Il attendit la vague de dégoût que cette idée aurait dû provoquer en lui, mais, comme elle ne venait pas, il continua d’y réfléchir, s’imaginant Néomi avec leur bébé dans les bras, lui les protégeant contre le reste du monde. Tout bien considéré, cette perspective le séduisait. Lui convenait, même. Elle l’élèverait, et il ferait en sorte qu’ils ne manquent de rien.
Il n’avait jamais voulu d’enfant, jusque-là. Désormais, il voulait leur enfant.
Mais si elle n’était pas enceinte… Déjà, cela l’angoissait.
Il se dégagea, puis se mit à genoux entre ses jambes. Lorsqu’il lui écarta les cuisses, elle se réveilla en sursaut. Les paupières lourdes, elle le regarda empoigner son sexe et le glisser en elle.
Elle l’agrippa par les hanches, le guida, alla au-devant de ses coups de boutoir. À chaque poussée, elle enfonçait un peu plus ses ongles dans sa chair.
Ses cheveux brillaient, répandus sur l’oreiller, et ses yeux bleus le fixaient, confiants. Mais il y avait autre chose.
— Tu es si belle, Néomi.
— Conrad… je… j’ai besoin de toi.
Elle lui aurait dit « je t’aime » de la même façon, il en était certain.
— Moi aussi, j’ai besoin de toi, souffla-t-il de sa voix grave.
Néomi lui avait demandé un jour s’il avait déjà aimé une femme, et il avait répondu non sans hésiter.

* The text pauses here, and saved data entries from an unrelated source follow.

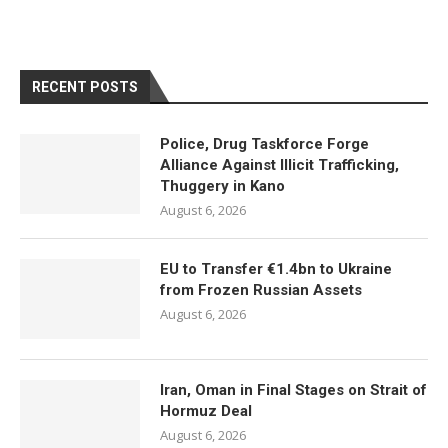
RECENT POSTS
Police, Drug Taskforce Forge
Alliance Against Illicit Trafficking,
Thuggery in Kano
August 6, 2026
EU to Transfer €1.4bn to Ukraine
from Frozen Russian Assets
August 6, 2026
Iran, Oman in Final Stages on Strait of
Hormuz Deal
August 6, 2026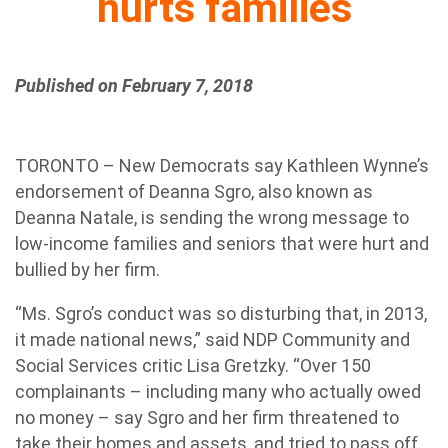
hurts families
Published on February 7, 2018
TORONTO – New Democrats say Kathleen Wynne’s
endorsement of Deanna Sgro, also known as
Deanna Natale, is sending the wrong message to
low-income families and seniors that were hurt and
bullied by her firm.
“Ms. Sgro’s conduct was so disturbing that, in 2013,
it made national news,” said NDP Community and
Social Services critic Lisa Gretzky. “Over 150
complainants – including many who actually owed
no money – say Sgro and her firm threatened to
take their homes and assets, and tried to pass off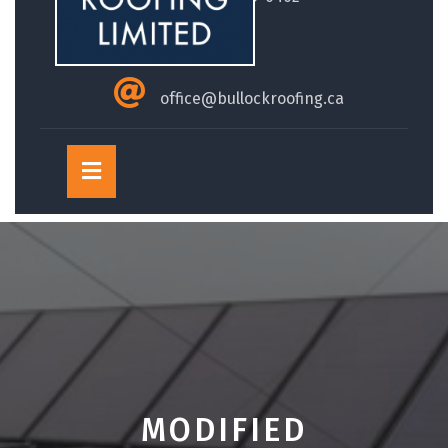
office@bullockroofing.ca
Open
Button
MODIFIED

Maintenant, il savait pourquoi.
Parce qu’il ne l’avait pas encore rencontrée.
N’avoir jamais aimé lui semblait normal, soudain.

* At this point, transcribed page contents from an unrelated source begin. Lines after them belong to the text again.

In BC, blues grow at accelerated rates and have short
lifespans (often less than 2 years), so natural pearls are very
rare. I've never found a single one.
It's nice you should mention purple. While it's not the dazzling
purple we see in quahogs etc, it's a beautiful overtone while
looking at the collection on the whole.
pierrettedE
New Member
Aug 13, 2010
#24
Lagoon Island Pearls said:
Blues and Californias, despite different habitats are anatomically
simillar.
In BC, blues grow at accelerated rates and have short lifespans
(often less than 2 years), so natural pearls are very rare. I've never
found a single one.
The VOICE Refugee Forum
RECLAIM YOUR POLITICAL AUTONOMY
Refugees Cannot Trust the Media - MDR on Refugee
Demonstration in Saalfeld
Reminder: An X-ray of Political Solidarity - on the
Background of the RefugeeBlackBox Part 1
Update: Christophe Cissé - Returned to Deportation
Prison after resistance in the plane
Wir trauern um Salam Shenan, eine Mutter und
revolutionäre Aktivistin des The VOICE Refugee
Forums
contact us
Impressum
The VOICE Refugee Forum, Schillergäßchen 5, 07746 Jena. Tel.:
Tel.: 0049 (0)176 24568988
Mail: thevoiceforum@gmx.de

Néomi était celle qui lui était destinée, celle qu’il lui fallait.
Je l’aime…
Pendant les heures qui suivirent, ils firent l’amour, encore et encore. Lorsque le soleil se leva à l’horizon, il la laissa dormir et se leva. Elle se retourna en murmurant quelque chose, sembla le chercher et referma ses bras autour de l’oreiller, qu’elle serra contre elle. Le cœur de Conrad se mit à battre à vive allure, à l’étroit dans sa poitrine.
Il aurait aimé rester auprès d’elle, sentir son souffle sur sa peau, sa chaleur.
Mais il savait à quoi il aspirait, et il connaissait les obstacles qui lui barraient la route. Malgré sa fatigue, il se prépara pour une nouvelle chasse.
Elle sera mienne. Dussé-je mourir pour y parvenir.